We actually do a lot more than 20B (not sure what the number is actually pulled from), but it's also important to note that even 8000 events/sec isn't free.
- 40k per event (average, it gets into 2mb territory for some)
I hear you, at the same time you have embarassingly parallel problem that can be easily sharded per customer. (Do I understand your service correctly?)
Processing 8k * 40k is a feat but I’d think you have more then a few dozens of nodes.
Then it gets into ~100s ev/s per node territory. Quite manageable even for e.g. complex search engines to ingress.
Of course, it all depends on where your bottlenecks are.
> I hear you, at the same time you have embarassingly parallel problem that can be easily sharded per customer. (Do I understand your service correctly?)
The actual event ingestion from an external consumer to our queue is indeed very boring. What makes Sentry internally complex is how incredibly complicated those events can get. For instance before we can make sense of most iOS (as wlel as other native) or JavaScript events we need to go through a fairly complex event processing system. A lot of thought went into making this process very efficient.
Also obviously even if a problem like ours can be easily solved in parallel, you don't just want to add more servers you also want to run a reasonably lean operation. Instead of just throwing more machines at the issue we want to make sure we internally do not do completely crazy things but optimize our processes.
This is an interesting line of discussion. How do you know you are optimally utilizing the hardware you do have? For example, is each machine running at near 100% cpu? Is the network card saturated? Is the database the bottleneck? How about the search indexing operation? What metrics are you tracking and how are you tracking them? If you're at liberty to discuss, it would be highly enlightening!
> How do you know you are optimally utilizing the hardware you do have?
That's probably one better to answer for actual ops people. However what we generally do is looking at our metrics to see where we see room for improvement. Two obvious cases we identified and resolved through improving our approaches have been JavaScript sourcemap processing and debug symbol handling.

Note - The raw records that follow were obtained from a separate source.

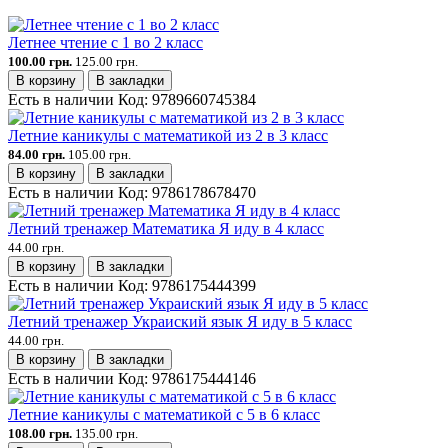
Летнее чтение с 1 во 2 класс
100.00 грн.
125.00 грн.
В корзину
В закладки
Есть в наличии
Код:
9789660745384
Летние каникулы с математикой из 2 в 3 класс
84.00 грн.
105.00 грн.
В корзину
В закладки
Есть в наличии
Код:
9786178678470
Летний тренажер Математика Я иду в 4 класс
44.00 грн.
В корзину
В закладки
Есть в наличии
Код:
9786175444399
Летний тренажер Украиский язык Я иду в 5 класс
44.00 грн.
В корзину
В закладки
Есть в наличии
Код:
9786175444146
Летние каникулы с математикой с 5 в 6 класс
108.00 грн.
135.00 грн.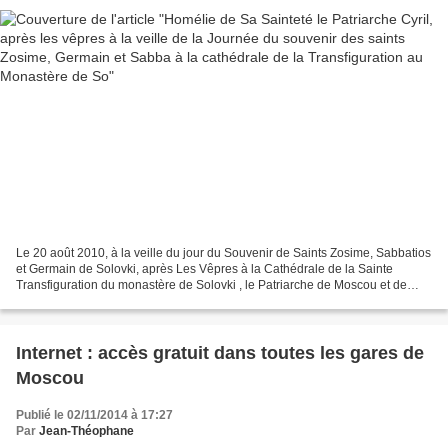
Le 20 août 2010, à la veille du jour du Souvenir de Saints Zosime, Sabbatios
et Germain de Solovki, après Les Vêpres à la Cathédrale de la Sainte
Transfiguration du monastère de Solovki , le Patriarche de Moscou et de
toute la Russie Cyril s'est adressé...
Internet : accès gratuit dans toutes les gares de
Moscou
Publié le 02/11/2014 à 17:27
Par
Jean-Théophane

There we knew we were slow based on how far p95 timing was from the average and median. We looked specifically at what problematic event types looked like and what we can do to handle them better. We now use just better approaches to dealing with this data, multiple layers of more intelligent caches and that cut down out event processing time and with it the amount of actual hardware we need.
So the answer at least as far as event processing goes: for some cases we spent time on we were CPU bound and knew we can do better and did. I wrote a bit about what we did on our blog where we moved sourcemap processing from Python to Rust. The latests big wins in the processing department have been a rewrite of our dSYM handling where we now use a custom library to preprocess DWARF files and various symbol tables into a more compact format so we can do much faster lookups for precisely the data we are about.
> Is the network card saturated?
In other cases that has been an issue, but that's less of a problem on the actual workers which are relevant to that number we are discussing here. In particular as far as the load balancers goes there is a ton more data coming in but not all will make it to the system. A non uncommon case is someone deploys our code into a mobile app SDK and then stops paying. The apps will still spam us, but we want to block this off before it hits the expensive parts of the system etc.
> Is the database the bottleneck?
When is a database not a concern ;)
What we are tracking is a ton, how we are tracking is a lot of datadog.
> I’d be curious to see how hardware stacks up against events/second end2end as well.
That heavily depends on which part of the stack you are looking at. (Event ingestion, processing, load balancers, databases etc.). There is a lot less hardware there than one would imagine ;)
All event processing (currently) takes place on three 32 core Xeon machines. But it has seen much worse days when we had many more before we optimized critical paths. Likewise what we have now is pretty chill, but we need to also consider the case where a worker drops entirely from the pool so these are over-provisioned for the amount of work they each take.
The data layer is probably more interesting from a scaling point of view in general since it's harder to scale, but it's also not exactly a point we're particularly happy with. There is already a comment from david (zeeg) on this post going into our plans there.
96 core to process 10K complex event/s sounds quite impressive given the kind of analysis you seem to have to do. Did sentry used to have all the stack trace, local variable data originally or that kind of extensive processing a more recent development? I am more used to Java where the basic stack trace is provided by the VM and I assume processing those are much simpler than some of the user kind of events?
> All event processing (currently) takes place on three 32 core Xeon machines. But it has seen much worse days when we had many more before we optimized critical paths.
Finally I could understand what kind of efficiency you guys have. Not bad at all I’d say though not exactly “high load miracle” the article title would imply.
I'm not sure what the article how the article implies a "high load miracle". But we are quite proud about the efficiency gains and some of our solutions for the problems we encounter I think.
- 40k per event (average, it gets into 2mb territory for some)
- streaming processing of everything on the fly
- storage/querying of data